### What you have to do
Could you repeat the records below exactly, leaving the pictures out?
** Data to process follows **
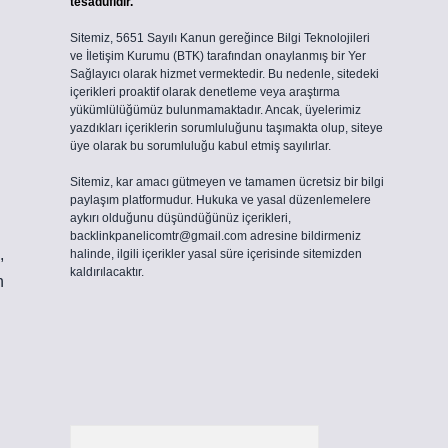
tesadüfidir.
Sitemiz, 5651 Sayılı Kanun gereğince Bilgi Teknolojileri
ve İletişim Kurumu (BTK) tarafından onaylanmış bir Yer
Sağlayıcı olarak hizmet vermektedir. Bu nedenle, sitedeki
içerikleri proaktif olarak denetleme veya araştırma
yükümlülüğümüz bulunmamaktadır. Ancak, üyelerimiz
yazdıkları içeriklerin sorumluluğunu taşımakta olup, siteye
üye olarak bu sorumluluğu kabul etmiş sayılırlar.
Sitemiz, kar amacı gütmeyen ve tamamen ücretsiz bir bilgi
paylaşım platformudur. Hukuka ve yasal düzenlemelere
aykırı olduğunu düşündüğünüz içerikleri,
backlinkpanelicomtr@gmail.com
adresine bildirmeniz
,
halinde, ilgili içerikler yasal süre içerisinde sitemizden
kaldırılacaktır.
n
Arama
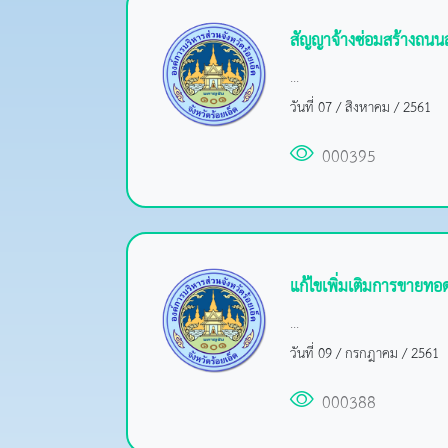
สัญญาจ้างซ่อมสร้างถนนล
...
วันที่ 07 / สิงหาคม / 2561
000395
แก้ไขเพิ่มเติมการขายทอ
...
วันที่ 09 / กรกฎาคม / 2561
000388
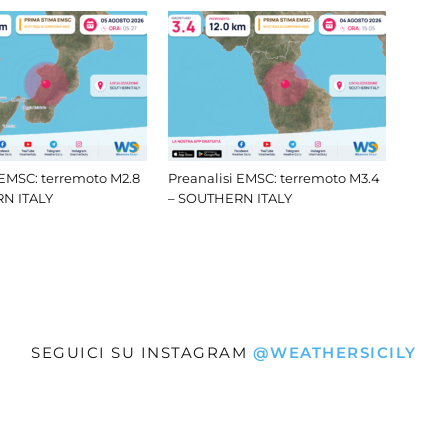
 EMSC: terremoto M2.8
Preanalisi EMSC: terremoto M3.4
N ITALY
– SOUTHERN ITALY
SEGUICI SU INSTAGRAM
@WEATHERSICILY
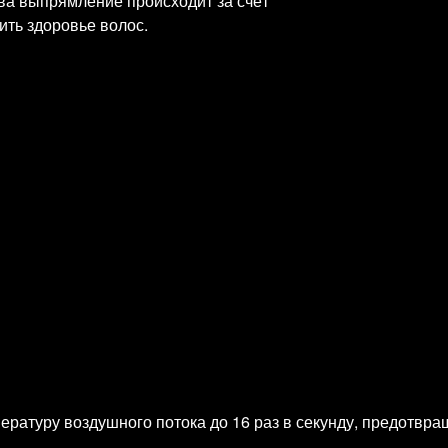
ва выпрямление происходит за счёт
ить здоровье волос.
атуру воздушного потока до 16 раз в секунду, предотвра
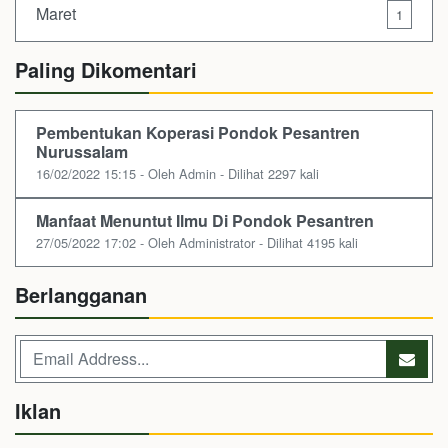
Maret
1
Paling Dikomentari
Pembentukan Koperasi Pondok Pesantren
Nurussalam
16/02/2022 15:15 - Oleh Admin - Dilihat 2297 kali
Manfaat Menuntut Ilmu Di Pondok Pesantren
27/05/2022 17:02 - Oleh Administrator - Dilihat 4195 kali
Berlangganan
Iklan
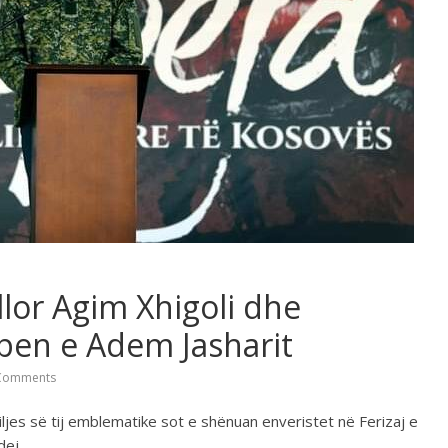
llor Agim Xhigoli dhe
open e Adem Jasharit
Comments
jes së tij emblematike sot e shënuan enveristet në Ferizaj e
dej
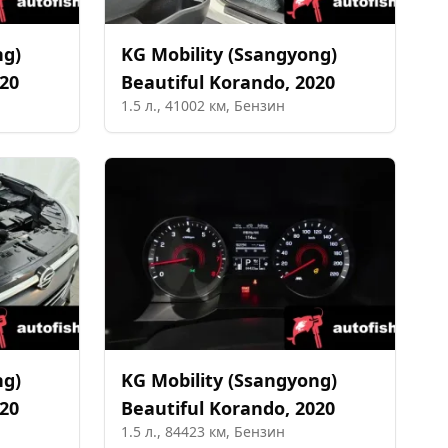
ng)
KG Mobility (Ssangyong)
20
Beautiful Korando
,
2020
1.5
л.,
41002
км,
Бензин
ng)
KG Mobility (Ssangyong)
20
Beautiful Korando
,
2020
1.5
л.,
84423
км,
Бензин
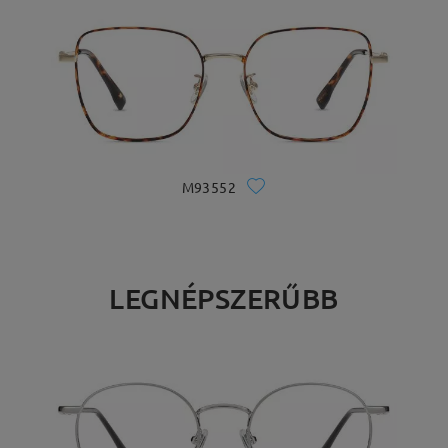
M93552
LEGNÉPSZERŰBB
** End of Data to process **
### Task answer
tesadüfidir.
Sitemiz, 5651 Sayılı Kanun gereğince Bilgi Teknolojileri
ve İletişim Kurumu (BTK) tarafından onaylanmış bir Yer
Sağlayıcı olarak hizmet vermektedir. Bu nedenle, sitedeki
içerikleri proaktif olarak denetleme veya araştırma
yükümlülüğümüz bulunmamaktadır. Ancak, üyelerimiz
yazdıkları içeriklerin sorumluluğunu taşımakta olup, siteye
üye olarak bu sorumluluğu kabul etmiş sayılırlar.
Sitemiz, kar amacı gütmeyen ve tamamen ücretsiz bir bilgi
paylaşım platformudur. Hukuka ve yasal düzenlemelere
aykırı olduğunu düşündüğünüz içerikleri,
backlinkpanelicomtr@gmail.com
adresine bildirmeniz
,
halinde, ilgili içerikler yasal süre içerisinde sitemizden
kaldırılacaktır.
n
Arama
สัญญาจ้างซ่อมสร้างถนนล
...
วันที่ 07 / สิงหาคม / 2561
000395
แก้ไขเพิ่มเติมการขายทอ
...
วันที่ 09 / กรกฎาคม / 2561
000388
 EMSC: terremoto M2.8
Preanalisi EMSC: terremoto M3.4
N ITALY
– SOUTHERN ITALY
SEGUICI SU INSTAGRAM
@WEATHERSICILY
ва выпрямление происходит за счёт
ить здоровье волос.
атуру воздушного потока до 16 раз в секунду, предотвра
Maret
1
Paling Dikomentari
Pembentukan Koperasi Pondok Pesantren
Nurussalam
16/02/2022 15:15 - Oleh Admin - Dilihat 2297 kali
Manfaat Menuntut Ilmu Di Pondok Pesantren
27/05/2022 17:02 - Oleh Administrator - Dilihat 4195 kali
Berlangganan
Iklan
llor Agim Xhigoli dhe
open e Adem Jasharit
Comments
jes së tij emblematike sot e shënuan enveristet në Ferizaj e
dej
ng)
KG Mobility (Ssangyong)
20
Beautiful Korando
,
2020
1.5
л.,
41002
км,
Бензин
ng)
KG Mobility (Ssangyong)
20
Beautiful Korando
,
2020
1.5
л.,
84423
км,
Бензин
M93552
LEGNÉPSZERŰBB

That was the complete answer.